[Core] ray job stop
Fails with 500 Error in CLI #49889
Open
Description
What happened + What you expected to happen
Description:
Attempting to stop a Ray job using the ray job stop command fails with a 500 error. The detailed traceback indicates a TimeoutError during the job termination process.
Command Executed:
ray job submit --runtime-env-json='{"pip": ["requests==2.26.0"]}' --working-dir ./ -- python script.py
ray job stop raysubmit_MFG6KpQRRaGKBawC
Output
Job submission server address: http://**.**.73.122:8265
Attempting to stop job 'raysubmit_VYbBGNJeavjmHdyy'
Traceback (most recent call last):
File "/home/ray/anaconda3/bin/ray", line 8, in <module>
sys.exit(main())
File "/home/ray/anaconda3/lib/python3.10/site-packages/ray/scripts/scripts.py", line 2668, in main
return cli()
File "/home/ray/anaconda3/lib/python3.10/site-packages/click/core.py", line 1157, in __call__
return self.main(*args, **kwargs)
File "/home/ray/anaconda3/lib/python3.10/site-packages/click/core.py", line 1078, in main
rv = self.invoke(ctx)
File "/home/ray/anaconda3/lib/python3.10/site-packages/click/core.py", line 1688, in invoke
return _process_result(sub_ctx.command.invoke(sub_ctx))
File "/home/ray/anaconda3/lib/python3.10/site-packages/click/core.py", line 1688, in invoke
return _process_result(sub_ctx.command.invoke(sub_ctx))
File "/home/ray/anaconda3/lib/python3.10/site-packages/click/core.py", line 1434, in invoke
return ctx.invoke(self.callback, **ctx.params)
File "/home/ray/anaconda3/lib/python3.10/site-packages/click/core.py", line 783, in invoke
return __callback(*args, **kwargs)
File "/home/ray/anaconda3/lib/python3.10/site-packages/ray/dashboard/modules/job/cli_utils.py", line 54, in wrapper
return func(*args, **kwargs)
File "/home/ray/anaconda3/lib/python3.10/site-packages/ray/autoscaler/_private/cli_logger.py", line 823, in wrapper
return f(*args, **kwargs)
File "/home/ray/anaconda3/lib/python3.10/site-packages/ray/dashboard/modules/job/cli.py", line 389, in stop
client.stop_job(job_id)
File "/home/ray/anaconda3/lib/python3.10/site-packages/ray/dashboard/modules/job/sdk.py", line 284, in stop_job
self._raise_error(r)
File "/home/ray/anaconda3/lib/python3.10/site-packages/ray/dashboard/modules/dashboard_sdk.py", line 283, in _raise_error
raise RuntimeError(
RuntimeError: Request failed with status code 500: Traceback (most recent call last):
File "/home/ray/anaconda3/lib/python3.10/site-packages/ray/dashboard/modules/job/job_head.py", line 390, in stop_job
resp = await job_agent_client.stop_job_internal(job.submission_id)

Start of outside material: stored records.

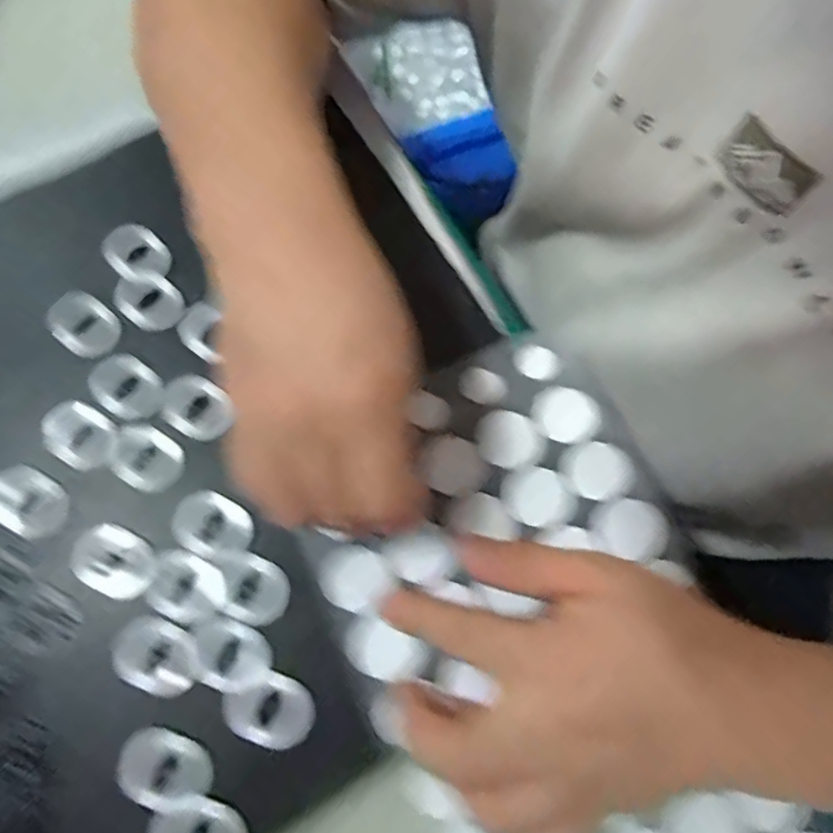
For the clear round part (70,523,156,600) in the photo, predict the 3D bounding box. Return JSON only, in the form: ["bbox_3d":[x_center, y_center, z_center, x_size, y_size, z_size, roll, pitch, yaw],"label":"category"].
[{"bbox_3d":[-0.139,0.066,0.261,0.037,0.004,0.028,28,76,8],"label":"clear round part"}]

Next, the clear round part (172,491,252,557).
[{"bbox_3d":[-0.096,0.051,0.266,0.036,0.004,0.028,25,76,7],"label":"clear round part"}]

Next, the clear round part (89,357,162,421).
[{"bbox_3d":[-0.144,-0.015,0.284,0.034,0.006,0.028,32,77,9],"label":"clear round part"}]

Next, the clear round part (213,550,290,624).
[{"bbox_3d":[-0.077,0.079,0.263,0.037,0.004,0.028,27,76,8],"label":"clear round part"}]

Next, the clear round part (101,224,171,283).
[{"bbox_3d":[-0.150,-0.087,0.306,0.037,0.004,0.028,35,77,10],"label":"clear round part"}]

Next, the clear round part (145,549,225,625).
[{"bbox_3d":[-0.106,0.078,0.259,0.036,0.004,0.028,28,76,8],"label":"clear round part"}]

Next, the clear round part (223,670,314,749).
[{"bbox_3d":[-0.064,0.126,0.245,0.038,0.004,0.029,23,76,7],"label":"clear round part"}]

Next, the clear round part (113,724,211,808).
[{"bbox_3d":[-0.107,0.148,0.238,0.039,0.004,0.027,20,75,6],"label":"clear round part"}]

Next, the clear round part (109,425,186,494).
[{"bbox_3d":[-0.131,0.020,0.276,0.036,0.005,0.028,32,77,9],"label":"clear round part"}]

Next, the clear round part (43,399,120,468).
[{"bbox_3d":[-0.165,0.009,0.280,0.037,0.005,0.029,32,77,9],"label":"clear round part"}]

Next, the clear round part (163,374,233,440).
[{"bbox_3d":[-0.110,-0.005,0.284,0.035,0.006,0.028,32,77,9],"label":"clear round part"}]

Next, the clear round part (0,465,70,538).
[{"bbox_3d":[-0.184,0.041,0.270,0.038,0.008,0.027,30,77,8],"label":"clear round part"}]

File "/home/ray/anaconda3/lib/python3.10/site-packages/ray/dashboard/modules/job/job_head.py", line 88, in stop_job_internal
async with self._session.post(
File "/home/ray/anaconda3/lib/python3.10/site-packages/aiohttp/client.py", line 1197, in __aenter__
self._resp = await self._coro
File "/home/ray/anaconda3/lib/python3.10/site-packages/aiohttp/client.py", line 608, in _request
await resp.start(conn)
File "/home/ray/anaconda3/lib/python3.10/site-packages/aiohttp/client_reqrep.py", line 976, in start
message, payload = await protocol.read() # type: ignore[union-attr]
File "/home/ray/anaconda3/lib/python3.10/site-packages/aiohttp/streams.py", line 640, in read
await self._waiter
aiohttp.client_exceptions.ServerDisconnectedError: Server disconnected
Issue Details:
Job Submission Server Address: http://..73.122:8265
Versions / Dependencies
Ray Version: 2.40.0
Reproduction script
runtime_env = {"pip": ["emoji"]}
ray.init(runtime_env=runtime_env)
@ray.remote
def f():
import emoji
return emoji.emojize('Python is :thumbs_up:')
print(ray.get(f.remote()))
Issue Severity
High: It blocks me from completing my task.